3D printing technology benefits geometric metrology due to latitude in the creation of more complex geometries. Despite being in its early stages, AM has already proven to have much success and impact. Although conventional techniques continue to dominate the manufacturing industry; AM showcases that it’s ready to take over.

“AM does not currently have the benefit of the over one hundred years of research into the production of components that is the hallmark of precision subtractive techniques. The following reasons to measure part geometry remind us why so much effort is devoted to measuring manufactured components – all of these also apply to AM, although in many cases, AM can avoid assembly processes.” state the researchers. 

Additional benefits include:

  • Better control of manufacturing processes
  • Greater efficiency in production time
  • Less waste
  • Improved energy efficiency

Researchers also identified the following list by ‘medium to high priority standardization gaps:’

  • Application-specific design rules and guidelines (high).
  • Design guide for surface finish capabilities (medium).
  • Technical data package addressing form/fit and qualification requirements (high).
  • Dimensioning and tolerancing requirements (high).
  • Measurement of AM features such as lattices (medium).
  • Protocols for image accuracy (medium).
  • Dimensional metrology of internal features (medium).

When it comes to inspections, geometric tolerancing is vital.
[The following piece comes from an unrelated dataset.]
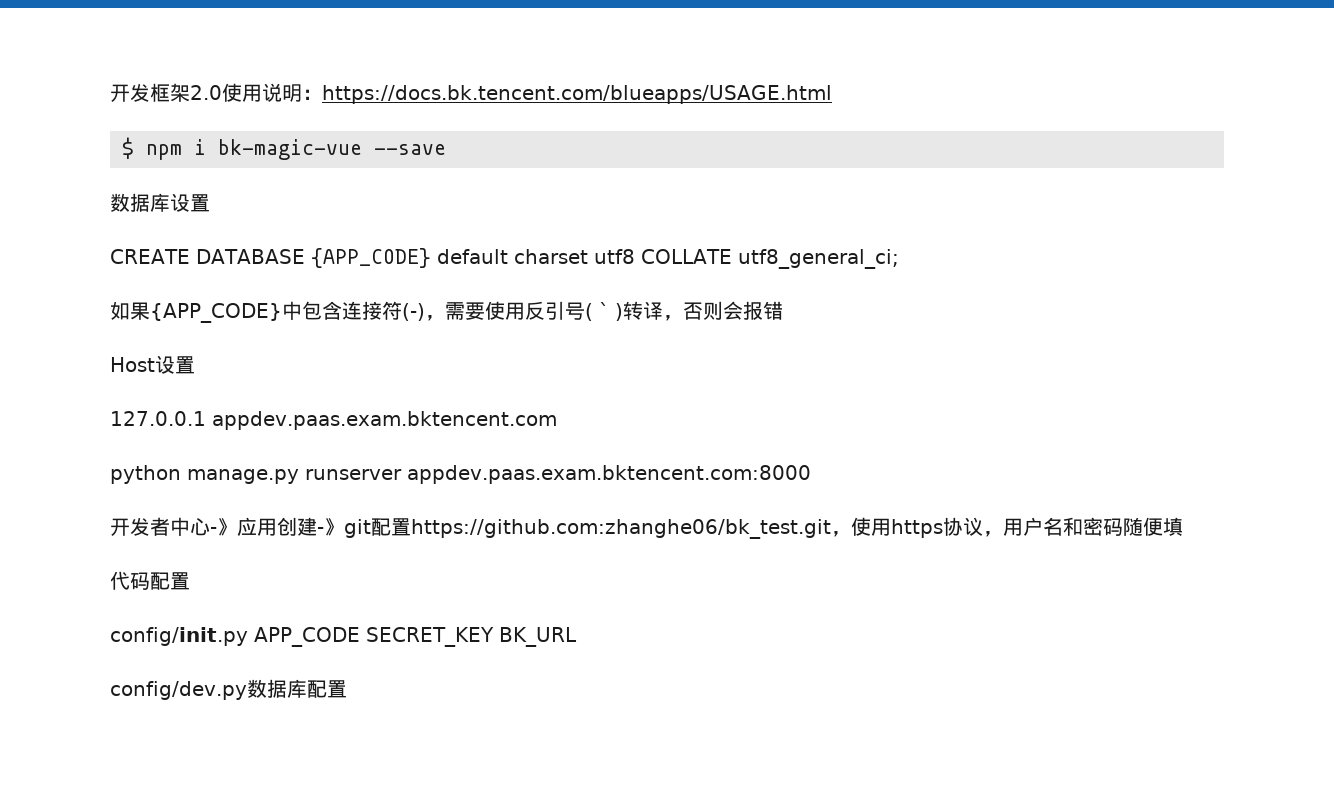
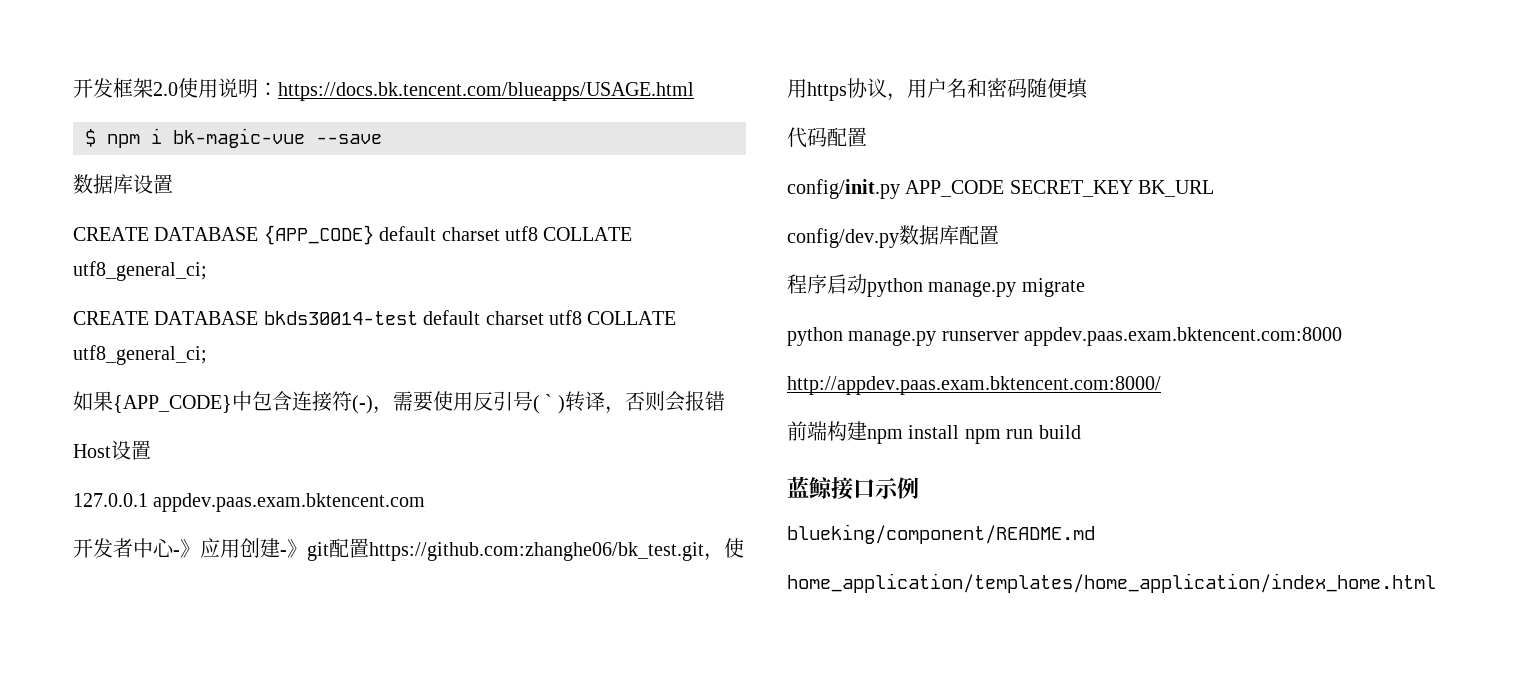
(899, 259) none -> [73,310,677,325] [73,345,207,365] // CREATE DATABASE bkds30014-test default charset utf8 COLLATE utf8_general_ci;
[110,465,811,484] // python manage.py runserver appdev.paas.exam.bktencent.com:8000 -> (426, 502) none
(347, 689) none -> [787,274,1085,297] [787,327,1343,346] [787,376,1161,395] [787,421,1081,444] [787,476,919,500] [787,524,1095,544] [787,573,1436,593] // 程序启动python manage.py migrate // python manage.py runserver appdev.paas.exam.bktencent.com:8000 // http://appdev.paas.exam.bktencent.com:8000/ // 前端构建npm install npm run build // 蓝鲸接口示例 // blueking/component/README.md // home_application/templates/home_application/index_home.html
Researchers present concerns regarding AM design content with existing standards and the presence of features like lattices, cellular materials, customized textures, and graded parts. Other research focuses on meeting some of the challenges that come up in both pre- and post-processing. Along with attempts to create smoother surfaces, avoid systematic errors, and other issues. 

Research is still underway to maximize object coverage while at the same time minimize both measuring time and the amount of manual intervention in the measurement planning.

“Integrating methods from artificial intelligence into the measurement process is showing promise but requires much more research into measurement automation, versatility, and traceability. There are evidently significant challenges ahead, but also room for growth, for the measurement technologies and systems dedicated to in-process metrology for AM.” Conclude the researchers.

And while 3D printing and metrology may sound complex to some, companies are instilling AM process with amazing success.